**DIRECTIVE**
Exactly as they appear, reproduce the lines from the one holding "pouf: present [117,766,312,878]" through the last line of the material below.

**SOURCE DATA**
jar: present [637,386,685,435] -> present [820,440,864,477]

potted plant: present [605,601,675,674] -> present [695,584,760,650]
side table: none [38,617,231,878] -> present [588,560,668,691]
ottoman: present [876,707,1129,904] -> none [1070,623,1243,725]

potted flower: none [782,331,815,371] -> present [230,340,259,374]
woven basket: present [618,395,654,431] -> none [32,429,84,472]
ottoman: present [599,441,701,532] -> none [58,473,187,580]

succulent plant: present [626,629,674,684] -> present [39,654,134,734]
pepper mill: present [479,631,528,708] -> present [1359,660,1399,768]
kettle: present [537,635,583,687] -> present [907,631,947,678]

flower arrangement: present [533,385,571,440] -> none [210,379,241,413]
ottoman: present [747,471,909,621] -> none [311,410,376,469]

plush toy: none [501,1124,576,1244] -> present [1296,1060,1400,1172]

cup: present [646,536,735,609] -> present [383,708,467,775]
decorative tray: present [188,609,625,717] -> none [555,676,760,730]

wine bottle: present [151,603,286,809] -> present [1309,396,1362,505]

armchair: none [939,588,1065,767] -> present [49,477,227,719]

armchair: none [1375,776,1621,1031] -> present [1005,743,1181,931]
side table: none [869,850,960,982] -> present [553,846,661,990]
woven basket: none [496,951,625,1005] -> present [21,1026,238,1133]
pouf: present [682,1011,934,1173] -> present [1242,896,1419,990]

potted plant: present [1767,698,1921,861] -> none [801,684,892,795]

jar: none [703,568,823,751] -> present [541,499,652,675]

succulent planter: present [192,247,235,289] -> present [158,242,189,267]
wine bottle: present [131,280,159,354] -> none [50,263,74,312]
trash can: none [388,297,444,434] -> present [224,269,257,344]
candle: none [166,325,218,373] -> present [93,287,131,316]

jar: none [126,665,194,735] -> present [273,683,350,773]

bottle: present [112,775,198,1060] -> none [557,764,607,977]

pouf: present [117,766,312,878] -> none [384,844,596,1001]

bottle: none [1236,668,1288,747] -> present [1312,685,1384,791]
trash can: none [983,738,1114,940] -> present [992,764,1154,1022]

**YOUR SOLUTION**
pouf: present [117,766,312,878] -> none [384,844,596,1001]

bottle: none [1236,668,1288,747] -> present [1312,685,1384,791]
trash can: none [983,738,1114,940] -> present [992,764,1154,1022]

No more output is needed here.